Configuration Guide User guide

FastIron Configuration Guide 1747
53-1002494-02
Troubleshooting ACLs
For flow-based ACLs, the Total flows and Flows fields list the number of Layer 4 session table flows
in use for the ACL.
The Total packets and Packets fields apply only to flow-based ACLs.
Troubleshooting ACLs
Use the following methods to troubleshoot access control lists (ACLs):
To display the number of Layer 4 CAM entries being used by each ACL, enter the show
access-list <ACL-num> | <ACL-name> | all command. Refer to “Displaying ACL information”
on page 1746.
To determine whether the issue is specific to fragmentation, remove the Layer 4 information
(TCP or UDP application ports) from the ACL, then reapply the ACL.
If you are using another feature that requires ACLs, either use the same ACL entries for filtering and
for the other feature, or change to flow-based ACLs.
Policy-based routing (PBR)
Policy-Based Routing (PBR) allows you to use ACLs and route maps to selectively modify and route
IP packets in hardware. The ACLs classify the traffic. Route maps that match on the ACLs set
routing attributes for the traffic.
A PBR policy specifies the next hop for traffic that matches the policy. Using standard ACLs with
PBR, you can route IP packets based on their source IP address. With extended ACLs, you can route
IP packets based on all of the clauses in the extended ACL.

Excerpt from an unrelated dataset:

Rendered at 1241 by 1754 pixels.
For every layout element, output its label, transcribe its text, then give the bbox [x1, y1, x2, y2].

You can configure the Brocade device to perform the following types of PBR based on a packet
Layer 3 and Layer 4 information:
Select the next-hop gateway.
Send the packet to the null interface (null0).

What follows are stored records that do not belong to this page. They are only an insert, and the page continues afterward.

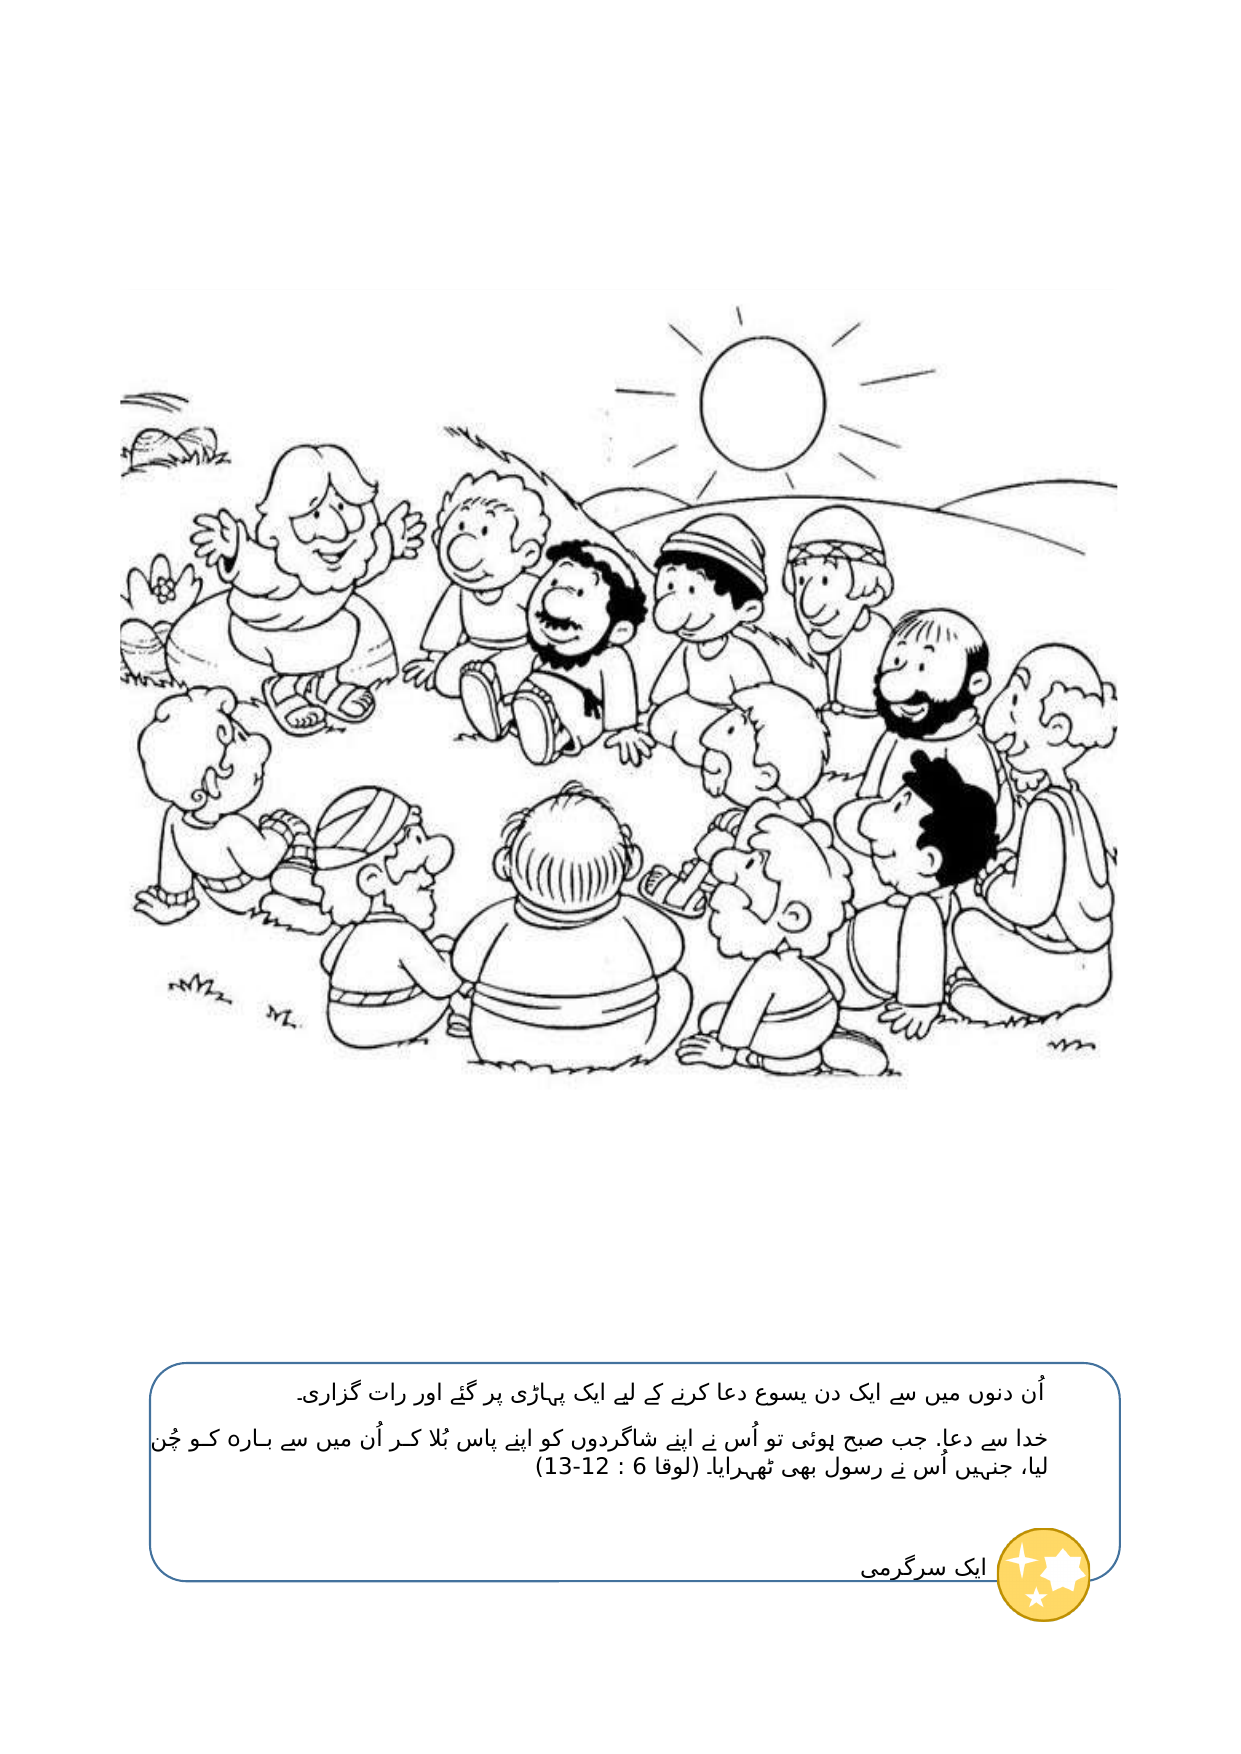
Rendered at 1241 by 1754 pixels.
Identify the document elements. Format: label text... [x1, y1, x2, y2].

picture [120, 289, 1118, 1098]
text اُن دنوں میں سے ایک دن یسوع دعا کرنے کے لیے ایک پہاڑی پر گئے اور رات گزاری۔ [152, 1379, 1090, 1406]
text ایک سرگرمی [153, 1554, 996, 1580]
text خدا سے دعا. جب صبح ہوئی تو اُس نے اپنے شاگردوں کو اپنے پاس بُلا کر اُن میں سے بارہ کو چُن لیا، جنہیں اُس نے رسول بھی ٹھہرایا۔ (لوقا 6 : 12-13) [152, 1425, 1048, 1480]
text ایک سرگرمی [150, 1557, 173, 1581]
picture [996, 1528, 1091, 1622]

When a PBR policy has multiple next hops to a destination, PBR selects the first live next hop
specified in the policy that is up. If none of the policy's direct routes or next hops are available, the
packet is routed in the normal way.
Configuration considerations for policy-based routing
PBR is supported in the full Layer 3 code only.
PBR is not supported on FastIron WS devices.

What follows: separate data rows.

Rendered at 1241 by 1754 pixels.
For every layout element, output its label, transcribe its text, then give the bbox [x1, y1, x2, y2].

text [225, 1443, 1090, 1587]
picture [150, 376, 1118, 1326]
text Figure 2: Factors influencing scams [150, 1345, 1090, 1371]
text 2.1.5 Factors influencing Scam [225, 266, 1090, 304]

PBR is not supported together with ACLs on the same port.
Global PBR is not supported when IP Follow is configured on an interface.
Global PBR is not supported with per-port-per-VLAN ACLs.
A PBR policy on an interface takes precedence over a global PBR policy.
You cannot apply PBR on a port if that port already has ACLs, ACL-based rate limiting,
DSCP-based QoS, MAC address filtering.